昇段レポート≪呉 治邦≫


このたび初段昇段審査を受審させて頂き、誠に有り難うございました。このような機会を与えて下さった市川雅也師範をはじめ、恩師である山本隆史先生、諸先生、諸先輩そして道場生の皆さんに対して、厚く御礼申し上げます。
振り返りますと、三十八才の秋に入門させて頂いてから十一年が経ちました。末っ子が小学生に入学したのをきっかけに、武道を通じて自分自身を心身両面から鍛え直したいと思い、当時、山本隆史先生がご指導されていた道場に入門させて頂いたのがはじまりです。以来、年数だけは長いのですが仕事の関係で稽古に参加できないことも多く、内容は甚だ心許ない限りです。また、正直なところ、辛く厳しい稽古に足が遠のいた時期もありました。そんな不甲斐ない自分に対して、山本先生からはいつも励ましの言葉をかけて頂き、困難に立ち向かうこと、あきらめないことの大切さを教えて下さいました。あらためて心から感謝申し上げます。

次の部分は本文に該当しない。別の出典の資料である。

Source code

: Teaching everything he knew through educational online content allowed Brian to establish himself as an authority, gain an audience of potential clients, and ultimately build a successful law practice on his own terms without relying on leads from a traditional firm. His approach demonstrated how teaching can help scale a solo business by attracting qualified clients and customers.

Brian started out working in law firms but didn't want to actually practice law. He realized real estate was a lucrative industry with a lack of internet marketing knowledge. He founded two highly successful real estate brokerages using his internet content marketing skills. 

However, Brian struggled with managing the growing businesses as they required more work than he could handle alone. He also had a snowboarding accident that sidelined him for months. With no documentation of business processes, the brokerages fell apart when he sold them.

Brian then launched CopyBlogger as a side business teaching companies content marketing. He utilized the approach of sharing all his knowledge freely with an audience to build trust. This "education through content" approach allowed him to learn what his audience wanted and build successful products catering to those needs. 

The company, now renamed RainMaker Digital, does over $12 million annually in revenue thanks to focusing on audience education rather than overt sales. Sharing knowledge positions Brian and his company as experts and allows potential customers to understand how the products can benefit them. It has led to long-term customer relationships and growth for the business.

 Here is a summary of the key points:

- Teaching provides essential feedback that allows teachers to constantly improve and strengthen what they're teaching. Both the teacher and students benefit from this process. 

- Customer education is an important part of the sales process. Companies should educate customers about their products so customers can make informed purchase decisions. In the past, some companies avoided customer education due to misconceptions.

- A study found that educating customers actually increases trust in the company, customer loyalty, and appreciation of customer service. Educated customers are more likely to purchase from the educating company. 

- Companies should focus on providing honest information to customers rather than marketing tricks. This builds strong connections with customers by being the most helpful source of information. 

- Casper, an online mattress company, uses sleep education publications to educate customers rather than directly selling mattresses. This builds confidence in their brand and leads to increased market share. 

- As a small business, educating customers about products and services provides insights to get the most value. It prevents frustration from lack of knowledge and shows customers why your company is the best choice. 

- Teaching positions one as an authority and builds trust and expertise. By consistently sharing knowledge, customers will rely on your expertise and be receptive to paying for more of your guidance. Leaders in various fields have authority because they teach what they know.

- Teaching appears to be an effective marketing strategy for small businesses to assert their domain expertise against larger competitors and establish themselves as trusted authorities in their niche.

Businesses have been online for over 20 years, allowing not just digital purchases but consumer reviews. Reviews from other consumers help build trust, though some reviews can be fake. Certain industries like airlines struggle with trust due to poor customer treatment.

昇段審査では、基本、移動、型その他どれをとっても満足できる内容ではありませんでしたが、とりわけ十人組手について、自らの修行不足を痛感させられる結果となりました。昨秋の五人組手の苦しい経験から自分なりに覚悟して、減量、摂生、とともに走り込みなどのスタミナ強化にも取り組んだつもりでおりましたが、実際の十人組手は予想をはるかに超える過酷なものでした。普段、道場で教わっていることが何もできません。どころか、三人目を終えた頃には完全に息が上がってしまい、対戦相手の攻撃を受け続けるなかで意識が朦朧となっていくのが分かるほどでした。それでも皆さんの温かい声援に支えられて、何とか最後まで立っていることができたものの、自分自身の未熟さを思い知らされる審査となりました。しかし、これが現在の自分の偽らざる実力であると厳しく反省し課題をもって日々の稽古を続けていきたいと思います。
ここに至るまで、人の何倍もの時間がかかりました。その間、年々体力が衰えていくとともに、家庭や仕事において様々な変化が起きたことにより、空手を続けるのが困難な状況にも何度か直面しました。しかし、今となっては諦めないでよかったとつくづく思っています。あきらめたらそこで終わりですが、あきらめない限り何度でもやり直すことができます。これを機に、もう一度初心に戻って稽古に励みたいと思います。まだまだ分不相応ではありますが、初段という帯に恥じないよう、真の黒帯に少しでも近づけるよう、心身の鍛錬を怠らず精進していく所存です。引き続き御指導よろしくお願い申し上げます。押忍。